Index entries were not always alphabetized by considering every letter in a word from beginning to end, as people are wont to do today. Most early indexes were arranged only by the first letter of the first word, the rest being left in no particular order at all. Gradually, alphabetization advanced to an arrangement by the first syllable, that is, the first two or three letters, the rest of an entry still being left unordered. Only very few indexes compiled in the 16th and early 17th centuries had fully alphabetized entries, but by the 18th century full alphabetization became the rule… (p. 136)

(For more information on the subject of indexes, please see Professor Wellisch’s Indexing from A to Z, which contains an account of an indexer being punished by having his ears lopped off, a history of narrative indexing, an essay on the zen of indexing, and much more. Please, if you quote from this page, CREDIT THE AUTHOR. Thanks.)
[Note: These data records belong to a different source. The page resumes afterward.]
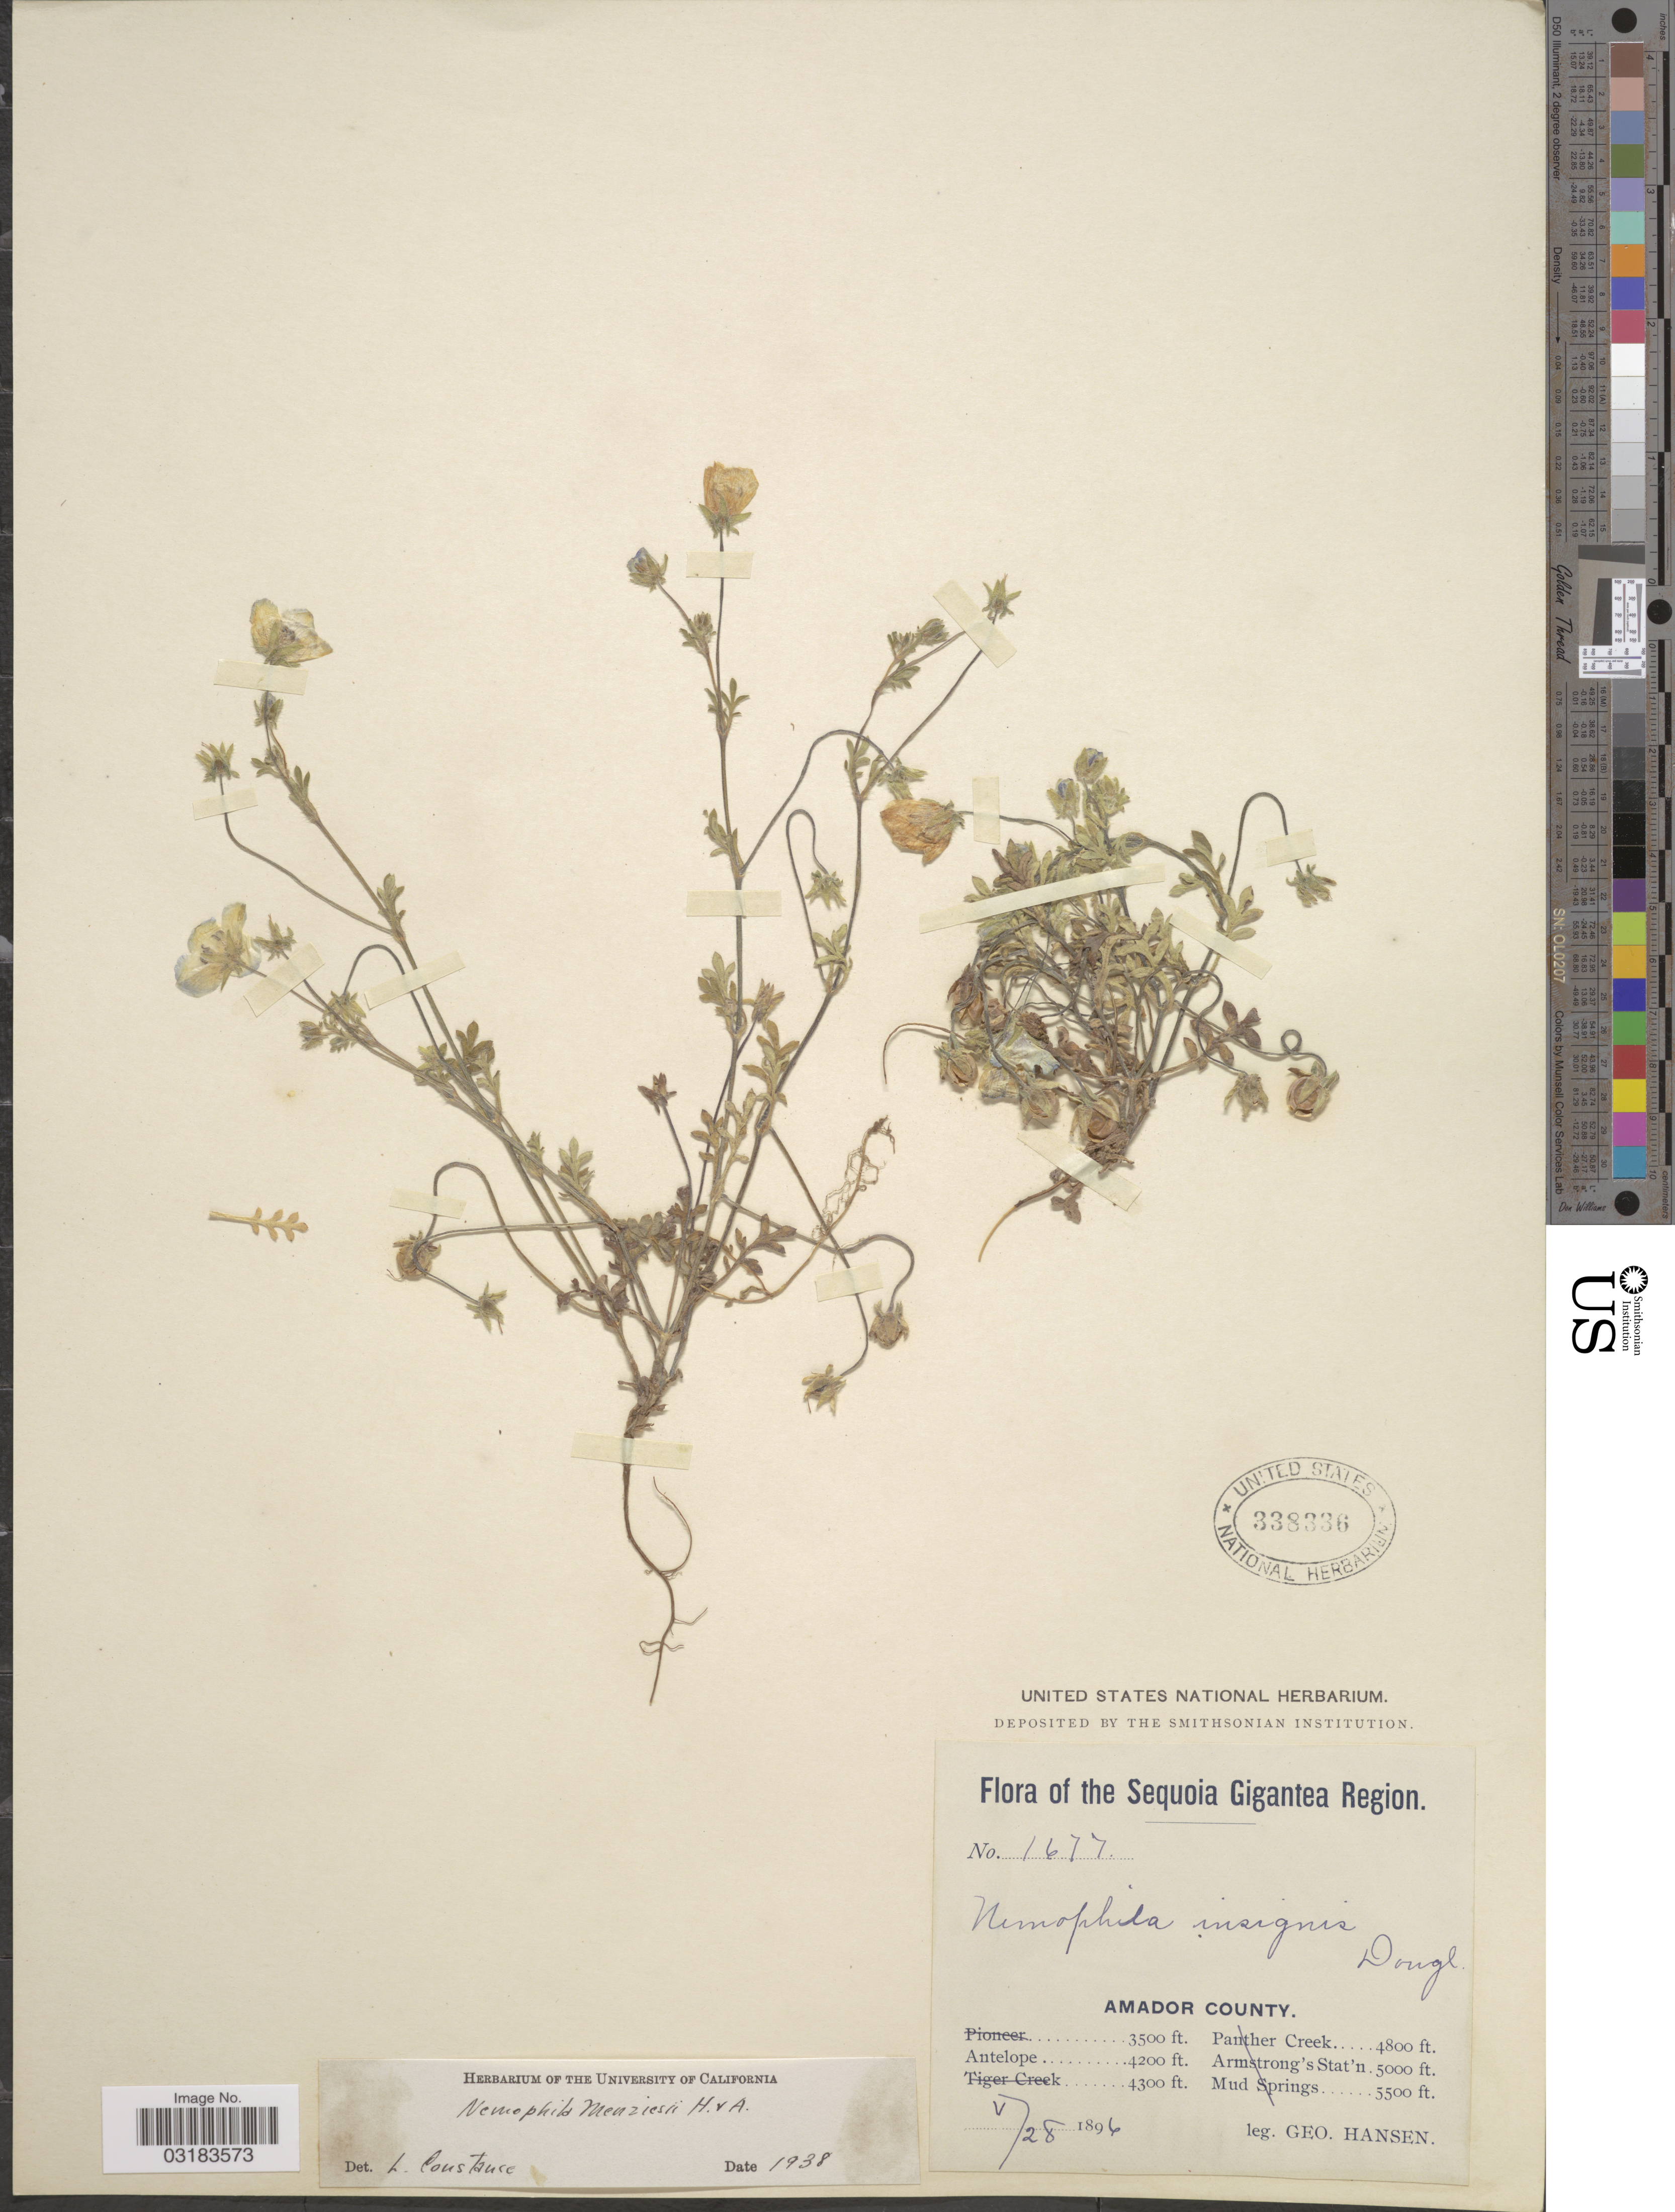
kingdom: Plantae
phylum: Tracheophyta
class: Magnoliopsida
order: Boraginales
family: Hydrophyllaceae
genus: Nemophila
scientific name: Nemophila menziesii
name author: Hook. & Arn.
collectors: G. Hansen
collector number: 1677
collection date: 1896-05-28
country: United States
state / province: California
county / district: Amador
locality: Sequoia Gigantea Region. Amador County. Antelope.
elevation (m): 1280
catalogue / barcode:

Indexes go way back beyond the 17th century. The Gerardes Herbal from the 1590s had several fascinating indexes according to Hilary Calvert. Barbara Cohen writes that the alphabetical listing in the earliest ones only went as far as the first letter of the entry… no one thought at first to index each entry in either letter-by-letter or word-by-word order. Maja-Lisa writes that Peter Heylyn’s 1652 Cosmographie in Four Bookes includes a series of tables at the end. They are alphabetical indexes and he prefaces them with “Short Tables may not seeme proportionalble to so long a Work, expecially in an Age wherein there are so many that pretend to learning, who study more the Index then they do the Book.”